Second, we need planting strategies that prioritise the estates and the urban areas we have left behind. Instead of walking away from poorer communities we need to be working out sustainable and affordable ways to renew church life there, honouring the commitment made by General Synod in 2019 to have a loving, worshipping, serving Christian community on every significant estate in the nation. The Antioch project in the Diocese of Manchester is a good example of this.
Third, we need a holistic approach to evangelism. Tedious dichotomies such as service versus proclamation are far removed from the ministry of Jesus Christ who touched every single part of a person’s life: material, physical, spiritual, social. Healthy churches will hold together confident evangelism, generous service and a deep desire for justice in a coherent whole.
Fourth, we need a fair sharing of resources.
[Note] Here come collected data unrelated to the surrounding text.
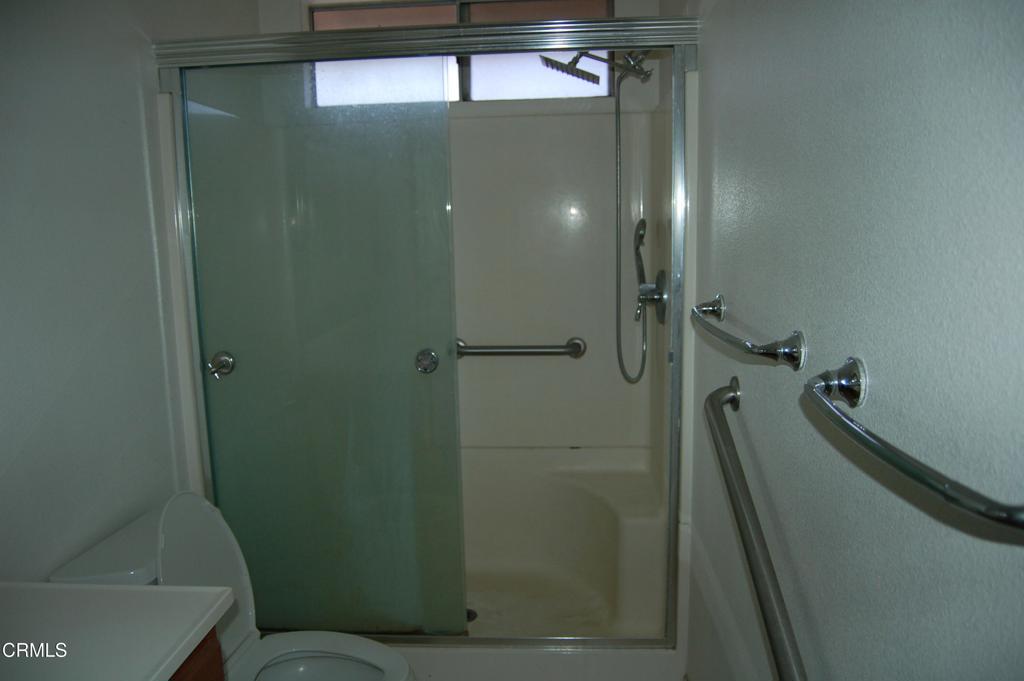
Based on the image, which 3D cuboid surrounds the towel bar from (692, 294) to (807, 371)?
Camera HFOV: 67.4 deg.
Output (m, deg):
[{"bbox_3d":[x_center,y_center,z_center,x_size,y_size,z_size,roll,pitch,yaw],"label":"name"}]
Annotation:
[{"bbox_3d":[0.426,-0.029,1.511,0.115,0.063,0.667,-1,9,4],"label":"towel bar"}]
God will not bless a church that is content to enshrine within its structures the chronic injustice which means that the inherited wealth of the Diocese of Liverpool works out at 79p per head of population whereas in the best off it is nearly £100. Nor is it acceptable that so many dioceses continue to treat Lowest Income Communities Funding as general income rather than passing it on to the deprived parishes for whom it is intended. It is a delusion to say we cannot afford the urban church when we sit on vast amounts of material wealth specifically intended for areas of deprivation but which we are using unjustly.
But above all we need an addiction to danger. We must yearn for the deep water. We need to be ready to risk everything. Because what actually are we afraid of? The Gospel teaches us that whoever loses their life for Christ’s sake will find it. If we risk everything, we will gain everything, and in any case nothing can take away from us the triumph of the cross or the worship of the Church.
Christ became poor that we might be made rich. When we have the courage to emulate that sacrificial love, then perhaps not just a nation but a world will sit up and take notice.
Rt Revd Philip North has been the Bishop of Burnley in the Diocese of Blackburn since February 2015. Previously he served in urban estates parishes in Hartlepool and Sunderland and was Team Rector of a large inner city Parish in Camden Town. He also spent six years ministering to pilgrims at the Shrine of Our Lady of Walsingham in Norfolk. He chairs the Church of England’s Estates Evangelism Task Group and is a member of the Company of Mission Priests.